I t was unbearably hot, and the top of the stable door was open to the night. Every now and then, a brown shiny rose beetle flew into the room at great speed, buzzing and banging against the walls and the bare lightbulb that hung from the ceiling before whizzing out again into the dark.
    Across the dirt yard, a light was on in the kitchen; Mrs. Malherbe was making herself a cup of tea. In the corner of the big room, he knew, was a pantry, with shelves packed to the ceiling with biscuits and tea and rusks and flour and sugar and jam and preserves; there were also a fat-bellied fridge and a huge chest freezer, into which the Madam would lean on Saturdays to pull out a lamb roast to defrost for Sunday.
    There was a big fireplace, though there was never a fire in it — fires were reserved for the living room — and there was plenty of room to slide around the polished red-tiled floor in his socks, if the Malherbes were out.
    “Mama, why is Tsumalo in trouble?” Joshua was sitting on the bed with his exercise book balanced on his knee, frowning at the letters he was carefully forming.
    Beauty looked up and stopped the knitting machine for a moment. “It is very difficult to explain,” she said.
    She didn’t want to, he could see.
    “Why did they hurt him like that?” he asked.
    It had upset him to see how Tsumalo had winced silently as his mother had sponged the wounds and dressed them with the scarlet Mercurochrome, which was all he could find in the downstairs bathroom cabinet, and which somehow made them look much worse.
    She had made him take his shirt off, and they had both gasped at what it revealed: a burn mark the size of a hand, blistered and suppurating, on his back.
    His mother’s face had set like stone, and her mouth had gone into the hard straight line that told him she was angry.
    “I will need a proper dressing for this,” she had said quietly.
    The back of Beauty’s hand had once looked like that, when the iron had slipped out of her grasp. She had screamed, and Mrs. Malherbe had run in from the living room and taken her straight to the hospital.
    Joshua ran for the big first-aid kit under the kitchen sink. When he got back, gasping for breath, he could see that his mother had been crying. Her eyes were red. She and Tsumalo were speaking quietly, but stopped when they saw him.
    When she had finished dressing the wound, she stood and gently fed the shirt back over his head as he sat on the camp stool and put his arms through the sleeves as if he were a child. “Now the leg,” she said. Quickly she knelt and cut the ragged trouser leg. Joshua saw that Tsumalo’s leg was swollen and bruised from thigh to calf. Beauty frowned at it and looked up at the man sitting awkwardly on the camp stool. “Do you think it is broken?”
    “I had to jump,” he said. “It was a long way down.
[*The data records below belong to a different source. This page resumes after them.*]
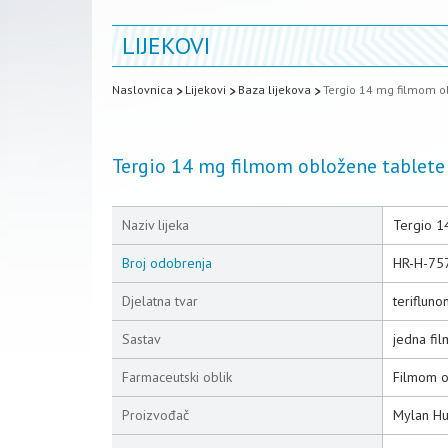
LIJEKOVI
Naslovnica
Lijekovi
Baza lijekova
Tergio 14 mg filmom o
Tergio 14 mg filmom obložene tablete
Naziv lijeka
Tergio 1
Broj odobrenja
HR-H-75
Djelatna tvar
terifluno
Sastav
jedna fi
Farmaceutski oblik
Filmom o
Proizvođač
Mylan Hu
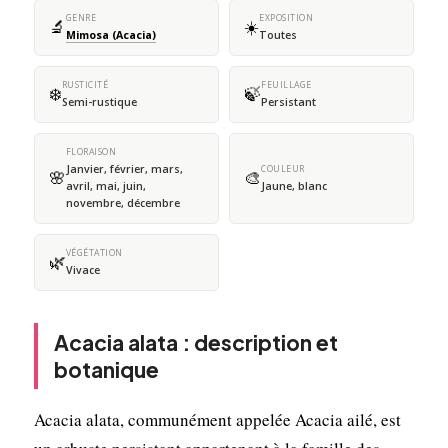
GENRE
EXPOSITION
🔬
☀️
Mimosa (Acacia)
Toutes
RUSTICITÉ
FEUILLAGE
❄️
🍃
Semi-rustique
Persistant
FLORAISON
Janvier, février, mars,
COULEUR
🌸
🎨
avril, mai, juin,
Jaune, blanc
novembre, décembre
VÉGÉTATION
🌿
Vivace
Acacia alata : description et
botanique
Acacia alata, communément appelée Acacia ailé, est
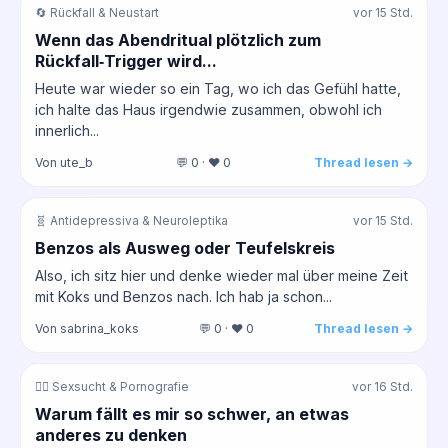
🔄 Rückfall & Neustart
vor 15 Std.
Wenn das Abendritual plötzlich zum
Rückfall‑Trigger wird...
Heute war wieder so ein Tag, wo ich das Gefühl hatte,
ich halte das Haus irgendwie zusammen, obwohl ich
innerlich...
Von ute_b
💬 0 · ❤️ 0
Thread lesen →
🧬 Antidepressiva & Neuroleptika
vor 15 Std.
Benzos als Ausweg oder Teufelskreis
Also, ich sitz hier und denke wieder mal über meine Zeit
mit Koks und Benzos nach. Ich hab ja schon...
Von sabrina_koks
💬 0 · ❤️ 0
Thread lesen →
❤️‍🔥 Sexsucht & Pornografie
vor 16 Std.
Warum fällt es mir so schwer, an etwas
anderes zu denken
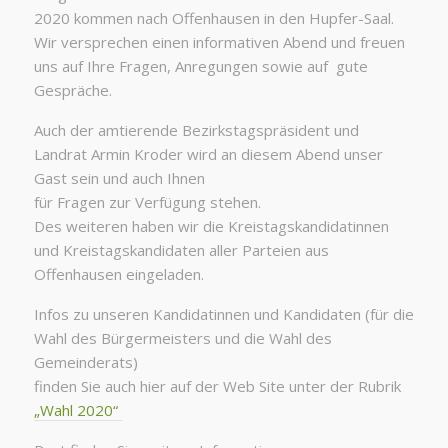
2020 kommen nach Offenhausen in den Hupfer-Saal.
Wir versprechen einen informativen Abend und freuen
uns auf Ihre Fragen, Anregungen sowie auf gute
Gespräche.
Auch der amtierende Bezirkstagspräsident und
Landrat Armin Kroder wird an diesem Abend unser
Gast sein und auch Ihnen
für Fragen zur Verfügung stehen.
Des weiteren haben wir die Kreistagskandidatinnen
und Kreistagskandidaten aller Parteien aus
Offenhausen eingeladen.
Infos zu unseren Kandidatinnen und Kandidaten (für die
Wahl des Bürgermeisters und die Wahl des
Gemeinderats)
finden Sie auch hier auf der Web Site unter der Rubrik
„Wahl 2020“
I fell when I landed. I can put my weight on it, but it hurts.”
    “Then you cannot go from here. You will have to rest your leg until it is better.”
    She stood slowly and looked down at him.
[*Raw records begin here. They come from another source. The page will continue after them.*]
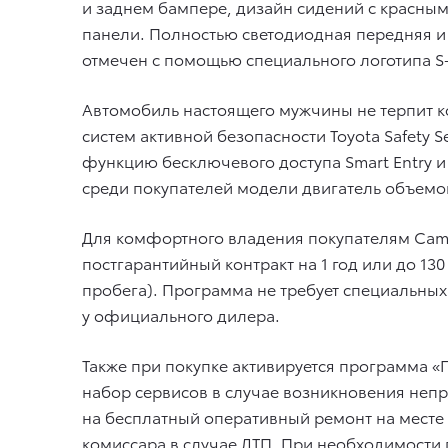
и заднем бампере, дизайн сидений с красным
панели. Полностью светодиодная передняя и 
отмечен с помощью специального логотипа S-E
Автомобиль настоящего мужчины не терпит 
систем активной безопасности Toyota Safety 
функцию бесключевого доступа Smart Entry и
среди покупателей модели двигатель объемом
Для комфортного владения покупателям Camr
постгарантийный контракт на 1 год или до 13
пробега). Программа не требует специальных
у официального дилера.
Также при покупке активируется программа «
набор сервисов в случае возникновения непр
на бесплатный оперативный ремонт на месте 
комиссара в случае ДТП. При необходимости 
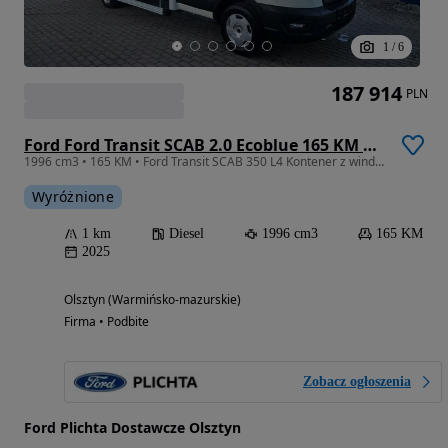
1
/
6
187 914
PLN
Ford Ford Transit SCAB 2.0 Ecoblue 165 KM M6 RWD 350L4 - Kontener z windą
1996 cm3 • 165 KM • Ford Transit SCAB 350 L4 Kontener z windą DHOLLANDIA
Wyróżnione
1 km
Diesel
1996 cm3
165 KM
2025
Olsztyn (Warmińsko-mazurskie)
Firma • Podbite
Zobacz ogłoszenia
Ford Plichta Dostawcze Olsztyn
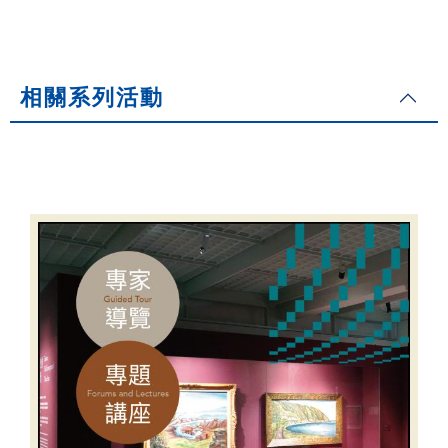
相關系列活動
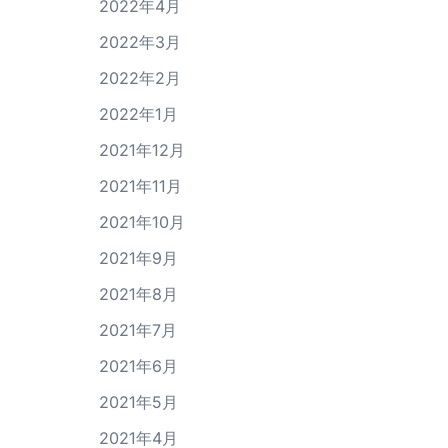
2022年4月
2022年3月
2022年2月
2022年1月
2021年12月
2021年11月
2021年10月
2021年9月
2021年8月
2021年7月
2021年6月
2021年5月
2021年4月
    “I will send the boy with food and clothing,” she said formally.
    “Thank you, sister.
Hamba kahle
. Go well,” he said.
    Joshua half raised his hand in a salute and turned to follow his mother. He didn’t feel like speaking. He could sense her anger, but he knew it was not for him. He wanted to catch her up and hold her hand, but he somehow knew she would shake it off.
    At suppertime he took Tsumalo a plate of
tamatie-bredie
, lamb stewed with tomatoes, on a big pile of mashed potatoes and spinach; an old walking stick he found under the stairs; and, over his arm, neatly ironed and darned, some trousers and a shirt of Mr.